→ **ACTION ITEM**: For each record here, output an exact copy.

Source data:
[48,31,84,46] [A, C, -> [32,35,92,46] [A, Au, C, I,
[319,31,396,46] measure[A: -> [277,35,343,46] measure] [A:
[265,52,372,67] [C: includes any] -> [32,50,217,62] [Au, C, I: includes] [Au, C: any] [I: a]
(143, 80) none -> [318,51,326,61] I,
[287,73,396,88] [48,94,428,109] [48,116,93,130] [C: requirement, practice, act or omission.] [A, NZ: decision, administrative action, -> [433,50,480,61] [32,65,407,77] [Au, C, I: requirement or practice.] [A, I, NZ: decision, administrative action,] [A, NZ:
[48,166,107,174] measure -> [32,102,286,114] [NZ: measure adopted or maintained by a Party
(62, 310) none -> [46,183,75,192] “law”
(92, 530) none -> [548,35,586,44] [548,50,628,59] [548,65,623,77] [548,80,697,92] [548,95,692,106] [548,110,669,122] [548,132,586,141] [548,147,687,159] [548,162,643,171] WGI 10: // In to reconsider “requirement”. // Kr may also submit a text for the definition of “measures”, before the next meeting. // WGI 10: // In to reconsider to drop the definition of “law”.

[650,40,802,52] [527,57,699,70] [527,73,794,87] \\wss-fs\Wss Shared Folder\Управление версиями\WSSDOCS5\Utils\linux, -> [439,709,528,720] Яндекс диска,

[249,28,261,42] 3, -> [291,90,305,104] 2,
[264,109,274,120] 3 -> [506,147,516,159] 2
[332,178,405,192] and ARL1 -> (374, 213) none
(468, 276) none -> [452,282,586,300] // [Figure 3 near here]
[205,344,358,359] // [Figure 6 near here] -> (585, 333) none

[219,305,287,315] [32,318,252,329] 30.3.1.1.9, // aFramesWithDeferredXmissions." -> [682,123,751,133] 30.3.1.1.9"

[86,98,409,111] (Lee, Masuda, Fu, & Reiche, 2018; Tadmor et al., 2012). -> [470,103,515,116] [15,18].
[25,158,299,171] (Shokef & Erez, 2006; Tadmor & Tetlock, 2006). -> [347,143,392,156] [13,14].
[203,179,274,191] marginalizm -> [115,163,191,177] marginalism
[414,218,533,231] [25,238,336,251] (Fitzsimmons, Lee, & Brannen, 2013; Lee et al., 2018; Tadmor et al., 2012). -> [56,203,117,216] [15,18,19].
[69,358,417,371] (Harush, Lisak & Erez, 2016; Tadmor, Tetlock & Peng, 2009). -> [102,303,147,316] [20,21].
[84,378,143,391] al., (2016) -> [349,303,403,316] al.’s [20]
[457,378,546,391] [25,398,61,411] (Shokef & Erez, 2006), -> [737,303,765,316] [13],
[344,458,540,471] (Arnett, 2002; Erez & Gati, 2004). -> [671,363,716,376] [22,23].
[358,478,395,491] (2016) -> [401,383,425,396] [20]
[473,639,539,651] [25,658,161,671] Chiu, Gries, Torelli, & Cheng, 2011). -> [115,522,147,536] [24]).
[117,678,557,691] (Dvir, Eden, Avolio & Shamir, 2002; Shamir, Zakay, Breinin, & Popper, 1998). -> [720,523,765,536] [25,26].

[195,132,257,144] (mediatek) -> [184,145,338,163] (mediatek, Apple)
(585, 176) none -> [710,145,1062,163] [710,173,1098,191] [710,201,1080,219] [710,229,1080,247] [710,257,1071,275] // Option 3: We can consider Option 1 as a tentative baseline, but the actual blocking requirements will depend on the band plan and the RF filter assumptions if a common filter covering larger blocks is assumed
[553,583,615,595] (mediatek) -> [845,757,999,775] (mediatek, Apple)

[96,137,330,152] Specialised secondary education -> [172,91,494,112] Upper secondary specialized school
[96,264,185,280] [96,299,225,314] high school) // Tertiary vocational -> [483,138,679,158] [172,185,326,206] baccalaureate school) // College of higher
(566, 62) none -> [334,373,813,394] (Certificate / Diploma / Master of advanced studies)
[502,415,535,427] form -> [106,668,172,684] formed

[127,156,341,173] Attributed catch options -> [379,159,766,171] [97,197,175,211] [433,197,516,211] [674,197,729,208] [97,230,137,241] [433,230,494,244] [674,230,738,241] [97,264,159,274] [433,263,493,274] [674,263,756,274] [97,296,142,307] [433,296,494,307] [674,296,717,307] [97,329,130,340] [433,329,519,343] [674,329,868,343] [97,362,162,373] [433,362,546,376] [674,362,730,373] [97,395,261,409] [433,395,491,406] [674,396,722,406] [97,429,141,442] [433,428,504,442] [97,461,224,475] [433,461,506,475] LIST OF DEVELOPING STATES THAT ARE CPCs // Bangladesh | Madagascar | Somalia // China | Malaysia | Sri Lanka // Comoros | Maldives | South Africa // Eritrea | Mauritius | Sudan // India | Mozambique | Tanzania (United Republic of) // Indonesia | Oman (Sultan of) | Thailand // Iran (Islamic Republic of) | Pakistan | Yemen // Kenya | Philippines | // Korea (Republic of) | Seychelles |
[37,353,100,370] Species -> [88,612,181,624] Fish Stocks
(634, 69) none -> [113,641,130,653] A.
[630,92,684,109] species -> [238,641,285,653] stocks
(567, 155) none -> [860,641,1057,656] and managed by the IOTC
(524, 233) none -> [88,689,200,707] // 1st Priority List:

→ **TASK ANSWER**:
[48,31,84,46] [A, C, -> [32,35,92,46] [A, Au, C, I,
[319,31,396,46] measure[A: -> [277,35,343,46] measure] [A:
[265,52,372,67] [C: includes any] -> [32,50,217,62] [Au, C, I: includes] [Au, C: any] [I: a]
(143, 80) none -> [318,51,326,61] I,
[287,73,396,88] [48,94,428,109] [48,116,93,130] [C: requirement, practice, act or omission.] [A, NZ: decision, administrative action, -> [433,50,480,61] [32,65,407,77] [Au, C, I: requirement or practice.] [A, I, NZ: decision, administrative action,] [A, NZ:
[48,166,107,174] measure -> [32,102,286,114] [NZ: measure adopted or maintained by a Party
(62, 310) none -> [46,183,75,192] “law”
(92, 530) none -> [548,35,586,44] [548,50,628,59] [548,65,623,77] [548,80,697,92] [548,95,692,106] [548,110,669,122] [548,132,586,141] [548,147,687,159] [548,162,643,171] WGI 10: // In to reconsider “requirement”. // Kr may also submit a text for the definition of “measures”, before the next meeting. // WGI 10: // In to reconsider to drop the definition of “law”.

[650,40,802,52] [527,57,699,70] [527,73,794,87] \\wss-fs\Wss Shared Folder\Управление версиями\WSSDOCS5\Utils\linux, -> [439,709,528,720] Яндекс диска,

[249,28,261,42] 3, -> [291,90,305,104] 2,
[264,109,274,120] 3 -> [506,147,516,159] 2
[332,178,405,192] and ARL1 -> (374, 213) none
(468, 276) none -> [452,282,586,300] // [Figure 3 near here]
[205,344,358,359] // [Figure 6 near here] -> (585, 333) none

[219,305,287,315] [32,318,252,329] 30.3.1.1.9, // aFramesWithDeferredXmissions." -> [682,123,751,133] 30.3.1.1.9"

[86,98,409,111] (Lee, Masuda, Fu, & Reiche, 2018; Tadmor et al., 2012). -> [470,103,515,116] [15,18].
[25,158,299,171] (Shokef & Erez, 2006; Tadmor & Tetlock, 2006). -> [347,143,392,156] [13,14].
[203,179,274,191] marginalizm -> [115,163,191,177] marginalism
[414,218,533,231] [25,238,336,251] (Fitzsimmons, Lee, & Brannen, 2013; Lee et al., 2018; Tadmor et al., 2012). -> [56,203,117,216] [15,18,19].
[69,358,417,371] (Harush, Lisak & Erez, 2016; Tadmor, Tetlock & Peng, 2009). -> [102,303,147,316] [20,21].
[84,378,143,391] al., (2016) -> [349,303,403,316] al.’s [20]
[457,378,546,391] [25,398,61,411] (Shokef & Erez, 2006), -> [737,303,765,316] [13],
[344,458,540,471] (Arnett, 2002; Erez & Gati, 2004). -> [671,363,716,376] [22,23].
[358,478,395,491] (2016) -> [401,383,425,396] [20]
[473,639,539,651] [25,658,161,671] Chiu, Gries, Torelli, & Cheng, 2011). -> [115,522,147,536] [24]).
[117,678,557,691] (Dvir, Eden, Avolio & Shamir, 2002; Shamir, Zakay, Breinin, & Popper, 1998). -> [720,523,765,536] [25,26].

[195,132,257,144] (mediatek) -> [184,145,338,163] (mediatek, Apple)
(585, 176) none -> [710,145,1062,163] [710,173,1098,191] [710,201,1080,219] [710,229,1080,247] [710,257,1071,275] // Option 3: We can consider Option 1 as a tentative baseline, but the actual blocking requirements will depend on the band plan and the RF filter assumptions if a common filter covering larger blocks is assumed
[553,583,615,595] (mediatek) -> [845,757,999,775] (mediatek, Apple)

[96,137,330,152] Specialised secondary education -> [172,91,494,112] Upper secondary specialized school
[96,264,185,280] [96,299,225,314] high school) // Tertiary vocational -> [483,138,679,158] [172,185,326,206] baccalaureate school) // College of higher
(566, 62) none -> [334,373,813,394] (Certificate / Diploma / Master of advanced studies)
[502,415,535,427] form -> [106,668,172,684] formed

[127,156,341,173] Attributed catch options -> [379,159,766,171] [97,197,175,211] [433,197,516,211] [674,197,729,208] [97,230,137,241] [433,230,494,244] [674,230,738,241] [97,264,159,274] [433,263,493,274] [674,263,756,274] [97,296,142,307] [433,296,494,307] [674,296,717,307] [97,329,130,340] [433,329,519,343] [674,329,868,343] [97,362,162,373] [433,362,546,376] [674,362,730,373] [97,395,261,409] [433,395,491,406] [674,396,722,406] [97,429,141,442] [433,428,504,442] [97,461,224,475] [433,461,506,475] LIST OF DEVELOPING STATES THAT ARE CPCs // Bangladesh | Madagascar | Somalia // China | Malaysia | Sri Lanka // Comoros | Maldives | South Africa // Eritrea | Mauritius | Sudan // India | Mozambique | Tanzania (United Republic of) // Indonesia | Oman (Sultan of) | Thailand // Iran (Islamic Republic of) | Pakistan | Yemen // Kenya | Philippines | // Korea (Republic of) | Seychelles |
[37,353,100,370] Species -> [88,612,181,624] Fish Stocks
(634, 69) none -> [113,641,130,653] A.
[630,92,684,109] species -> [238,641,285,653] stocks
(567, 155) none -> [860,641,1057,656] and managed by the IOTC
(524, 233) none -> [88,689,200,707] // 1st Priority List:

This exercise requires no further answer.